(Beginning of RECORD EXCERPTS)

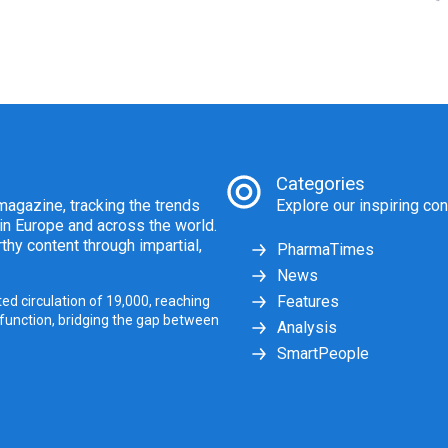
Categories
agazine, tracking the trends
Explore our inspiring con
 in Europe and across the world.
thy content through impartial,
PharmaTimes
News
Features
ed circulation of 19,000, reaching
 function, bridging the gap between
Analysis
SmartPeople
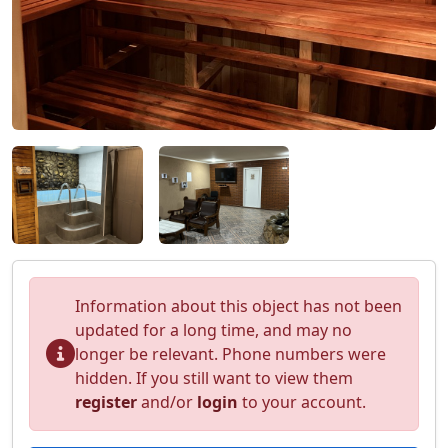
Information about this object has not been
updated for a long time, and may no
longer be relevant. Phone numbers were
hidden. If you still want to view them
register
and/or
login
to your account.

(End of RECORD EXCERPTS)

Before duplicating the entries above, strip out the pictures and keep the rest exact.

*RESPONSE AREA*
Categories
agazine, tracking the trends
Explore our inspiring con
 in Europe and across the world.
thy content through impartial,
PharmaTimes
News
Features
ed circulation of 19,000, reaching
 function, bridging the gap between
Analysis
SmartPeople
Information about this object has not been
updated for a long time, and may no
longer be relevant. Phone numbers were
hidden. If you still want to view them
register
and/or
login
to your account.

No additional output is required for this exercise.